Exercise:
Output all of the data below without changing a word, and exclude the pictures.

Recorded data:
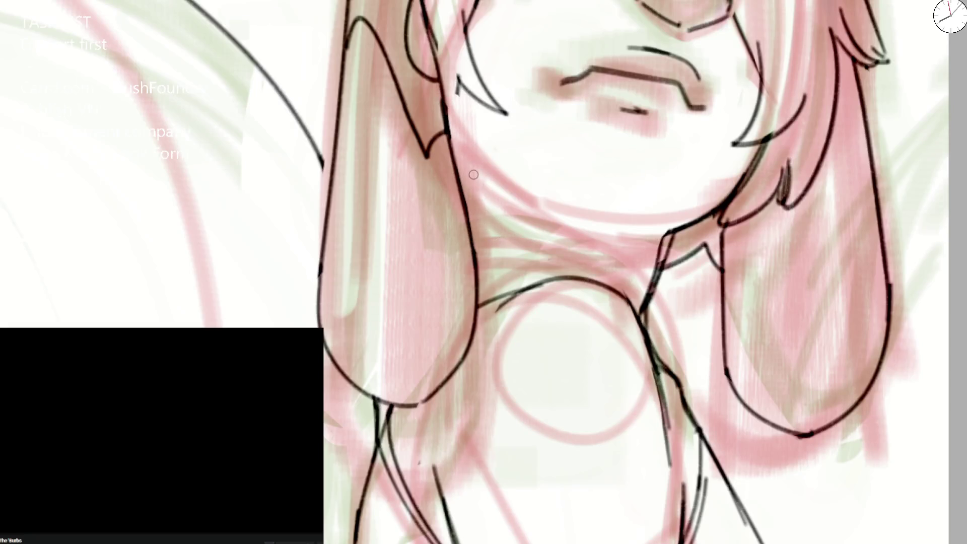
left_click_drag(465, 216, 457, 150)
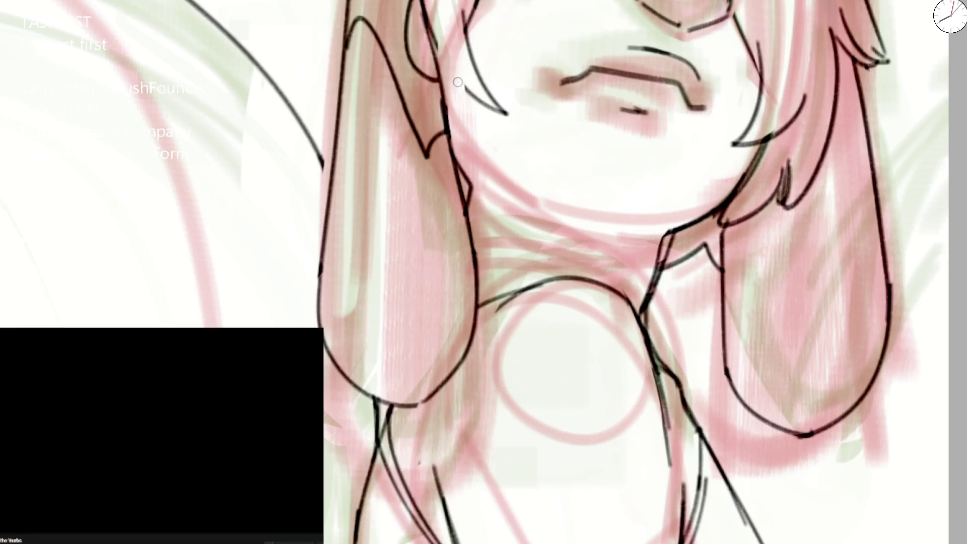
key("ctrl+z")
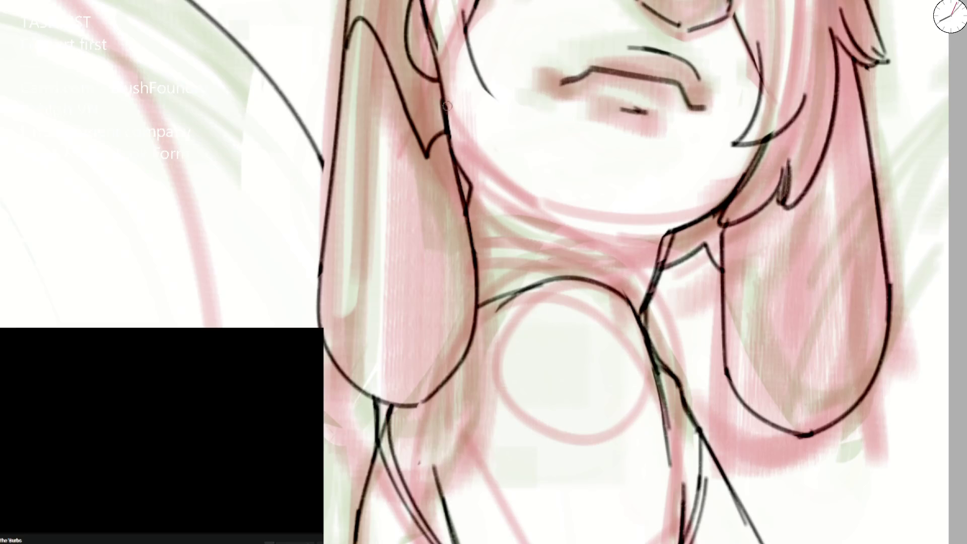
left_click_drag(488, 85, 468, 239)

Output for this exercise:
left_click_drag(465, 216, 457, 150)
key("ctrl+z")
left_click_drag(488, 85, 468, 239)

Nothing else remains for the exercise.